How much is the government making from energy costs?

How much is the government making from energy costs?

Author
Discussion

gareth h

Original Poster:

3,705 posts

236 months

Thursday 28th July 2022
quotequote all
With the announced rise in profit from energy suppliers, and increased household energy and fuel costs how much better off is the government?
Even without windfall tax, corporation tax is still due on increased profit, VAT on household energy which has more than doubled, and VAT on petrol.
I’m surprised that the new prime minister hustings haven’t addressed this area.

Crafty_

13,446 posts

206 months

Thursday 28th July 2022
quotequote all
Not enough to be paying back what Sunak splurged since 2020...

J4CKO

42,566 posts

206 months

Thursday 28th July 2022
quotequote all
gareth h said:
With the announced rise in profit from energy suppliers, and increased household energy and fuel costs how much better off is the government?
Even without windfall tax, corporation tax is still due on increased profit, VAT on household energy which has more than doubled, and VAT on petrol.
I’m surprised that the new prime minister hustings haven’t addressed this area.
Its the government, they dont keep it, it gets spent, not always well but despite impressions and the general sentiment tax isnt the government being mean, we want services, we have to pay for it.
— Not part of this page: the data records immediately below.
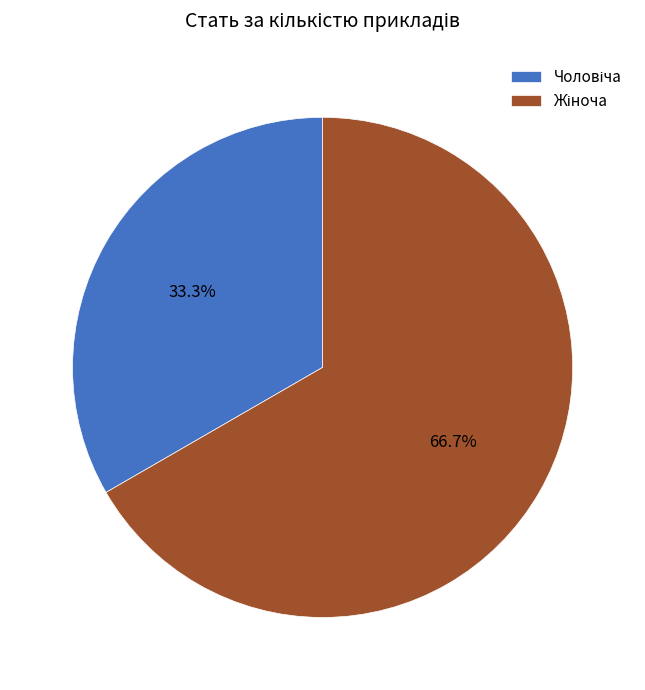

Is there a majority slice in this chart?

Yes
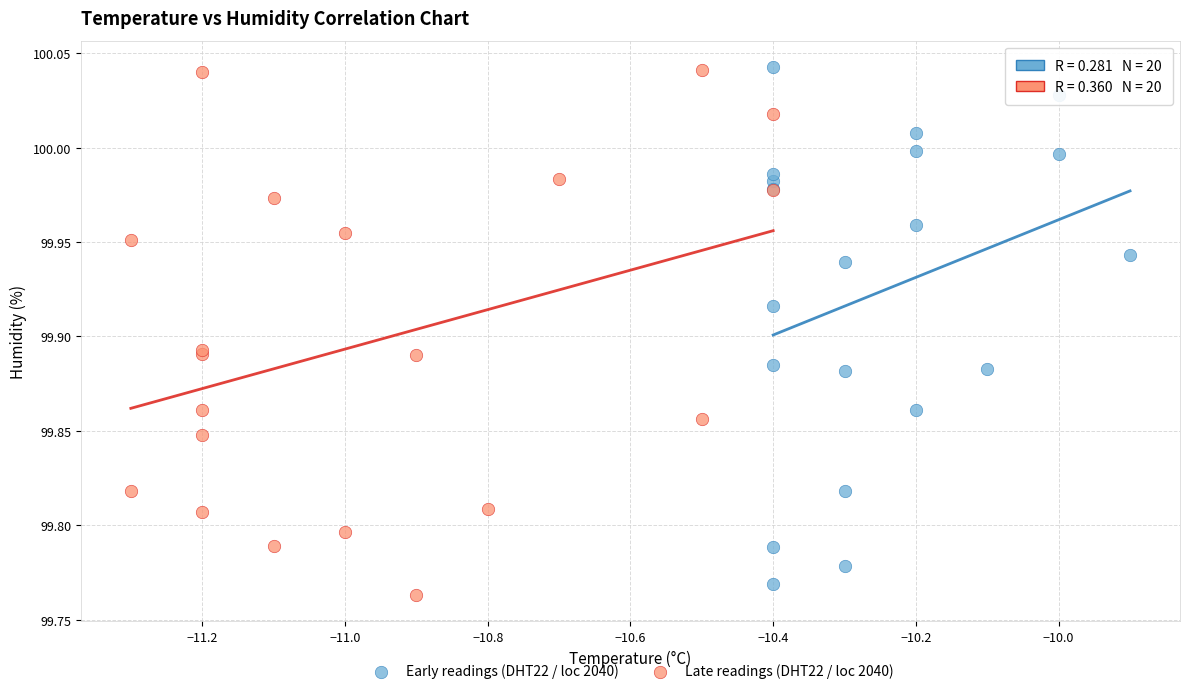

What are all the series names shown in the legend?

Early readings (DHT22 / loc 2040), Late readings (DHT22 / loc 2040)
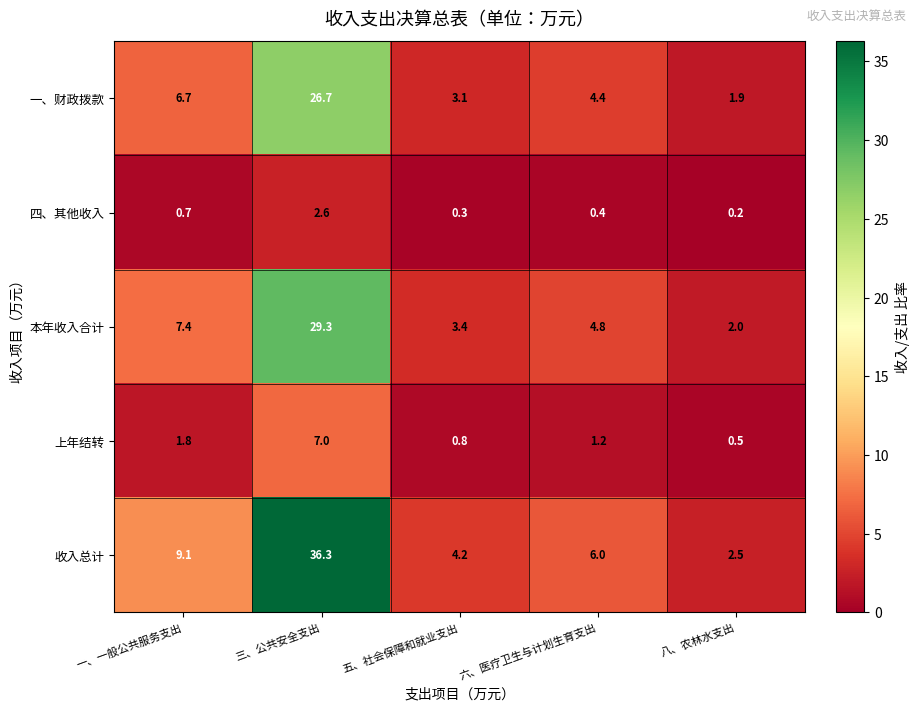

Which series has the largest total across all categories?

收入总计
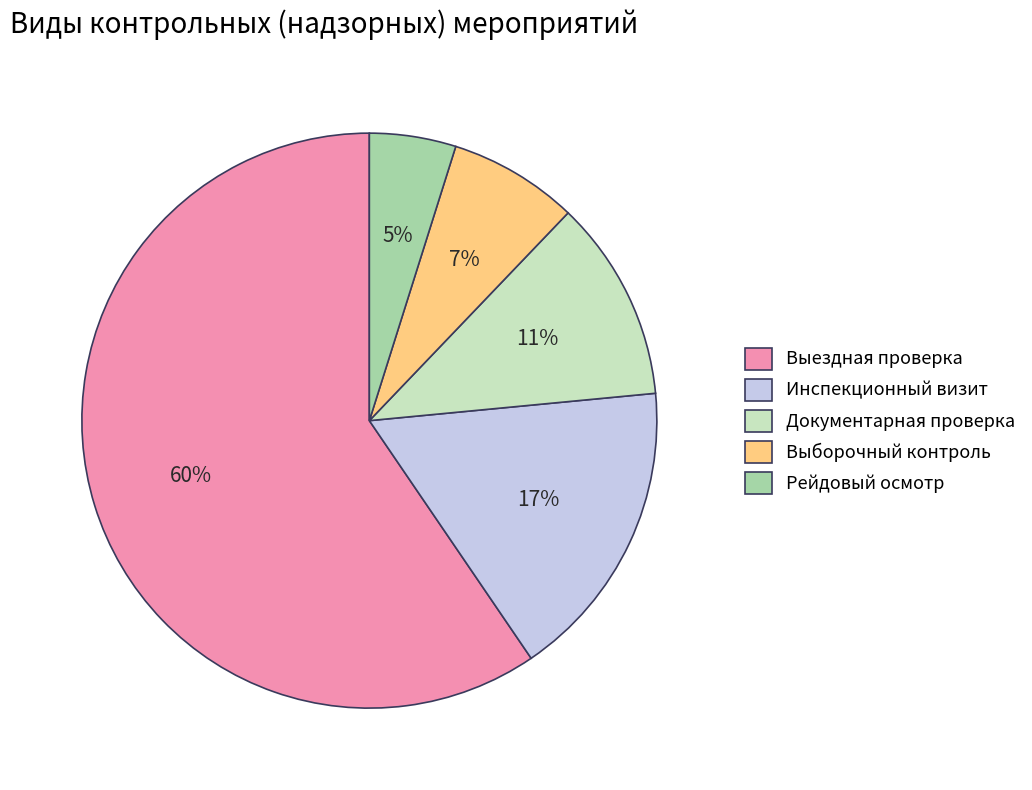

Which slice represents more than half of the pie?

Выездная проверка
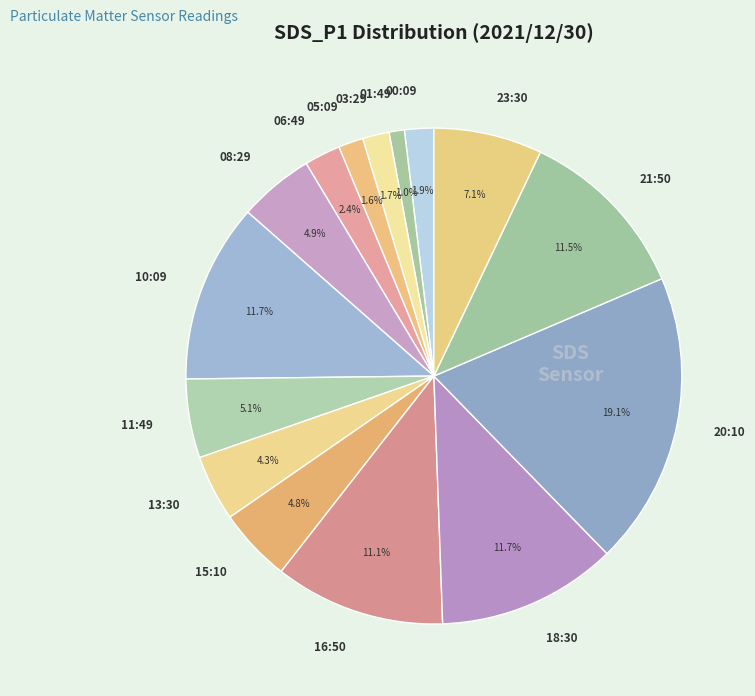

How many segments does this pie chart have?

15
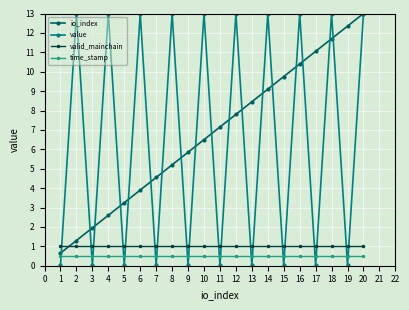

How many distinct data groups are displayed?

4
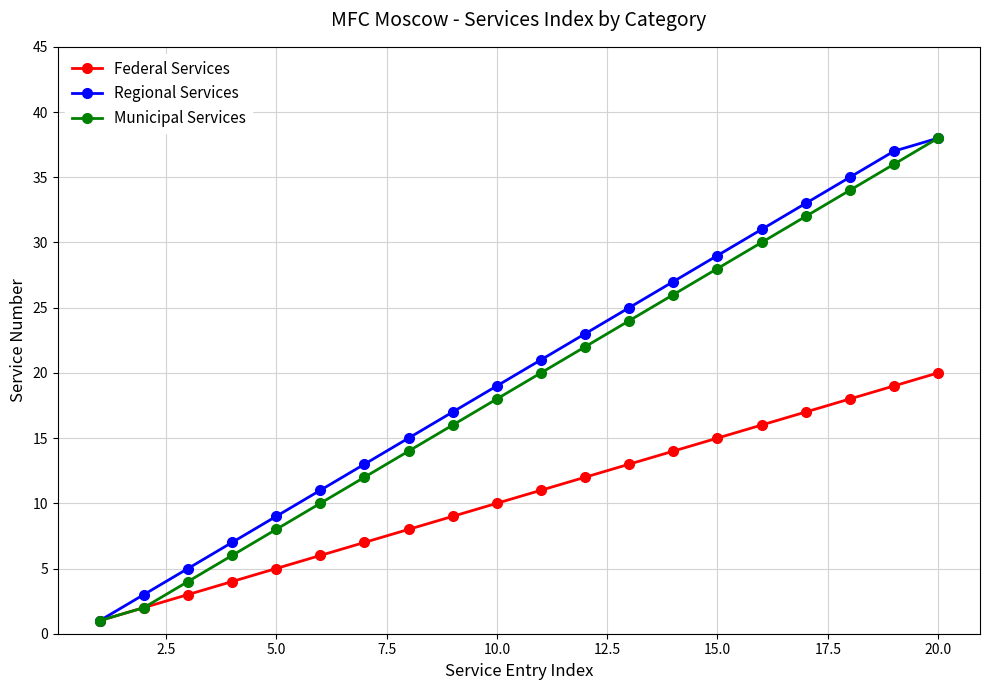

What is the maximum value for Regional Services?

38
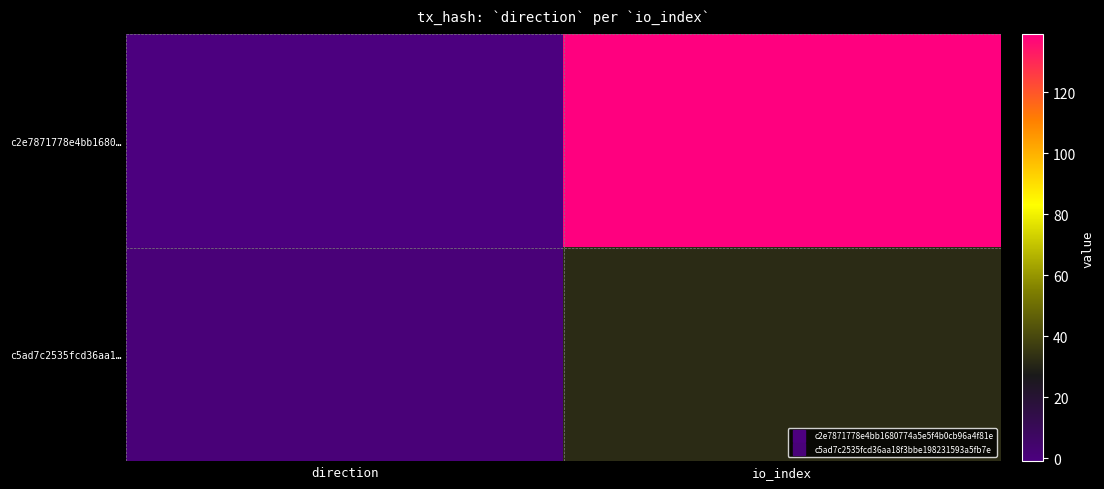

Rank the series by their average value, from lowest to highest.

c5ad7c2535fcd36aa1…, c2e7871778e4bb1680…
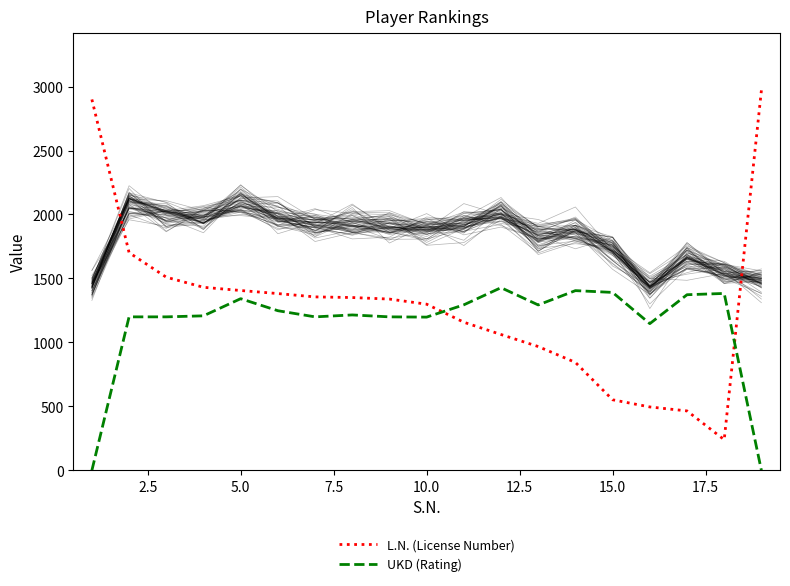

Rank the series by their maximum value, from lowest to highest.

UKD (Rating), L.N. (License Number)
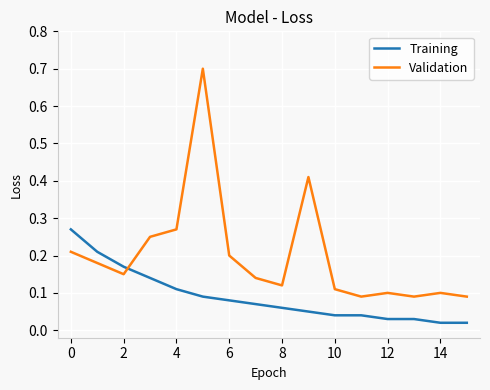

True or false: Validation and Training cross at least once.

True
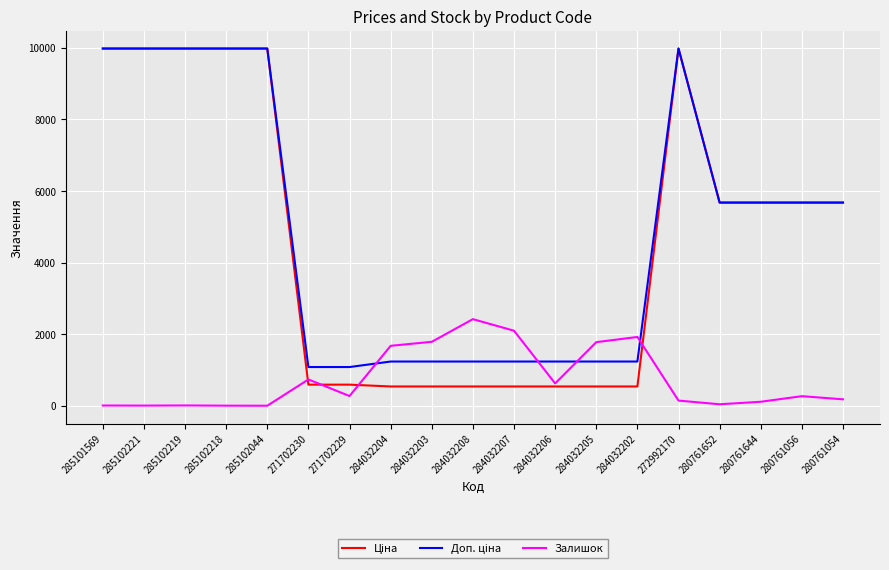

The Залишок series shows 2419.0 at 284032208. True or false?

True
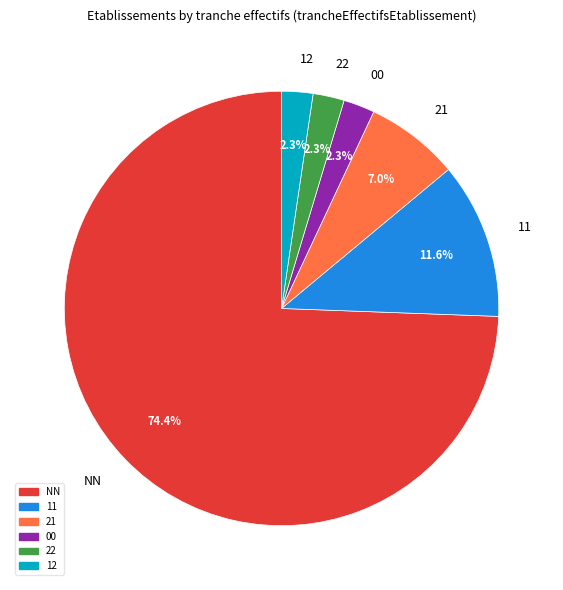

Approximately how many times larger is the value at 21 compared to 12?

3.0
They arent sat on massive piles of our cash, its just goes like urinating into the wind.

Chris Type R

8,129 posts

255 months

Thursday 28th July 2022
quotequote all
A large chunk of the gain is no doubt being swallowed up by interest repayments on borrowing.

Condi

17,809 posts

177 months

Thursday 28th July 2022
quotequote all
Chris Type R said:
A large chunk of the gain is no doubt being swallowed up by interest repayments on borrowing.
£19bn in June and forecast to be £87bn across the year 2023. That is interest payments, not paying down any actual borrowing. By comparison the NHS costs £136bn, and so we are spending about 65% of the annual NHS budget on borrowing interest. Or, to put it another way, more than the entire defense, police, fire brigade, prison and court service budgets combined.

98elise

27,910 posts

167 months

Thursday 28th July 2022
quotequote all
J4CKO said:
gareth h said:
With the announced rise in profit from energy suppliers, and increased household energy and fuel costs how much better off is the government?
Even without windfall tax, corporation tax is still due on increased profit, VAT on household energy which has more than doubled, and VAT on petrol.
I’m surprised that the new prime minister hustings haven’t addressed this area.
Its the government, they dont keep it, it gets spent, not always well but despite impressions and the general sentiment tax isnt the government being mean, we want services, we have to pay for it.

They arent sat on massive piles of our cash, its just goes like urinating into the wind.
This. The government has no pile of money. It only has tax income but it's not enough pay for the stuff everyone wants. Every year it borrows more money to pay for stuff it can't afford.

In addition it has to pay interest on all the money borrowed previously and had no means to pay back.